In a report in The Guardian, leading solicitors argued that the government's intention to extend combat immunity for the Ministry of Defence (MoD) to negligence claims could result in allegations of faulty equipment being hushed up. It follows a series of cases of combat-related claims that alleged poor equipment or training.
Before Christmas, the defence secretary Sir Michael Fallon announced the government's plans for an enhanced compensation scheme to replace civil claims. This followed a statement in October that the military would opt out of sections of the European Convention on Human Rights (ECHR) in future conflicts. The MoD justified the decision, saying it would block an "industry of vexatious claims".
In late 2014, the Policy Exchange think tank published a report, Clearing the Fog of Law, outlining how the Human Rights Act, which incorporates into British law the rights set out in the ECHR, has prompted a "significant rise in legal action against the military".
Citing a number of successful actions taken under the act between 2011 and 2014, the authors called for Crown immunity in tort to be restored, protecting the MoD from financial penalties. At the time, Fallon did not discount the government introducing legislation.
Law Society president Robert Bourns told The Guardian: "The Ministry of Defence wants to make it impossible for soldiers and their families to bring claims against it to court when these relate to actions in combat. Any claimant would only have recourse to an internal MoD compensation scheme that would rule on cases brought against itself."
Bourns argued this would mean cases "would not be heard by an independent judge, facts would not be independently investigated, responsibility would not be established and a state institution, if liable, would not be held to account".
Under the government's consultation proposals, former or serving personnel who are injured -- or the families of those killed -- in combat through MoD failings will be awarded compensation "equal to that which a court would have awarded if the government had been negligent".
Under the proposals, the compensation process will not involve public hearings. Retired judges or experienced lawyers appointed by the MoD will assess cases. Appeals against decisions, however, will be made to an independent tribunal.
Claimants will still be able to bring cases against the MoD that relate to incidents outside armed conflict or peacekeeping operations. Claims that involve human rights will also still be allowed to go to court.
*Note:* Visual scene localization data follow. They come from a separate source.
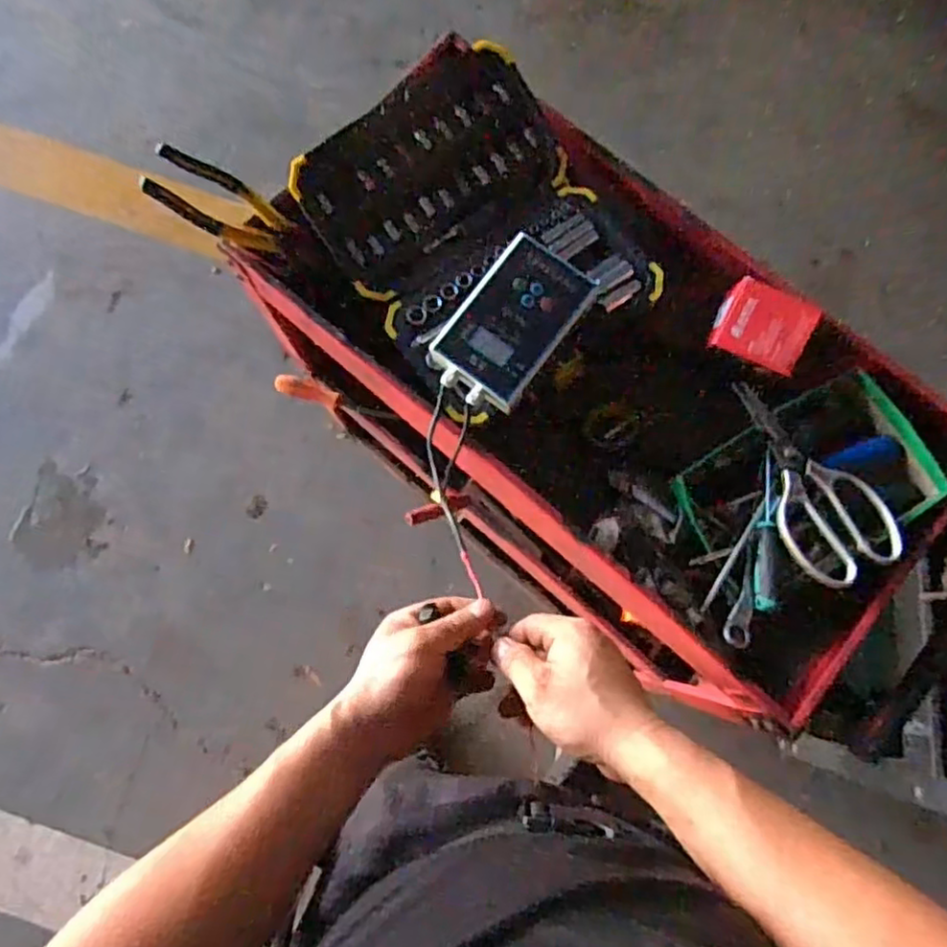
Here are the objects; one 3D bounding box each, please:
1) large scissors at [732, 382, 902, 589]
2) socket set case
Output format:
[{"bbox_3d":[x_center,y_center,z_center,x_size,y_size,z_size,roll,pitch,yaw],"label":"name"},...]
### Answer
[{"bbox_3d":[0.303,0.002,0.614,0.092,0.021,0.200,-24,78,-7],"label":"large scissors"},{"bbox_3d":[-0.002,-0.238,0.658,0.281,0.068,0.306,-36,79,-9],"label":"socket set case"}]

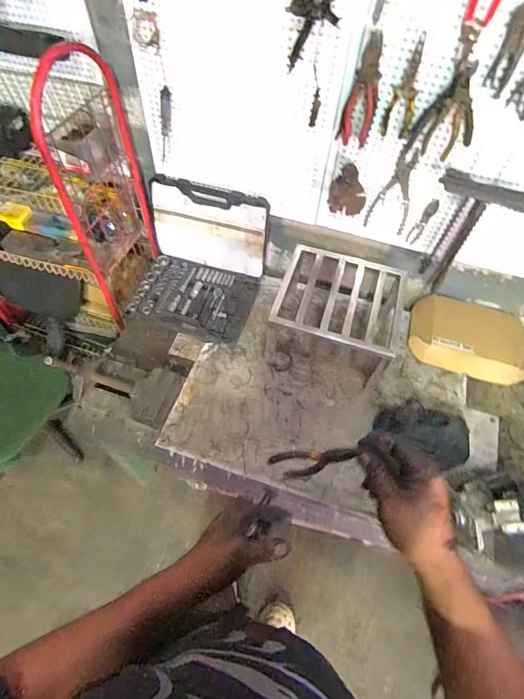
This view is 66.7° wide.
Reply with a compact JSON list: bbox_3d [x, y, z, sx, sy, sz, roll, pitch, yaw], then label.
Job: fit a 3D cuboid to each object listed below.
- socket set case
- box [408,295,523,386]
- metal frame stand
[{"bbox_3d":[-0.200,-0.266,1.227,0.404,0.276,0.373,11,59,4],"label":"socket set case"},{"bbox_3d":[0.660,-0.040,1.262,0.365,0.102,0.260,15,59,6],"label":"box"},{"bbox_3d":[0.217,-0.110,1.187,0.338,0.221,0.341,15,59,6],"label":"metal frame stand"}]

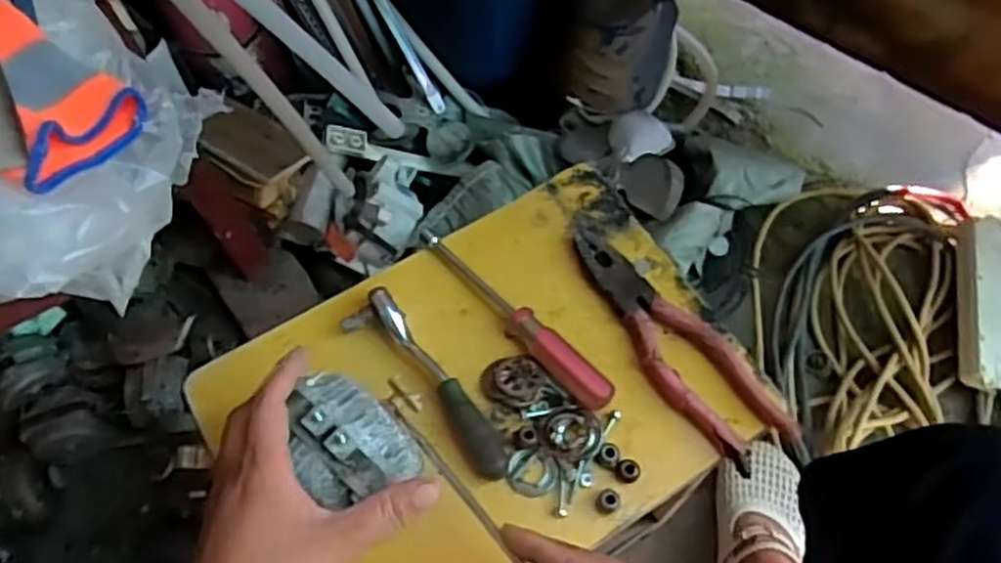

The latest scrutiny of the military's handling of incidents comes nearly a year after the House of Commons' Defence Select Committee recommended reversing the MoD's exemption in the Corporate Manslaughter and Corporate Homicide Act. Such a decision would leave the MoD open to prosecution as a corporate body and cases relating to service personnel killed during training could be heard independently.
However, the government's official response, published on 6 July 2016, dismissed the proposed amendments.
The government said that if there was a fatality in a training exercise, the MoD always implemented any corrective measures identified by the Health and Safety Executive.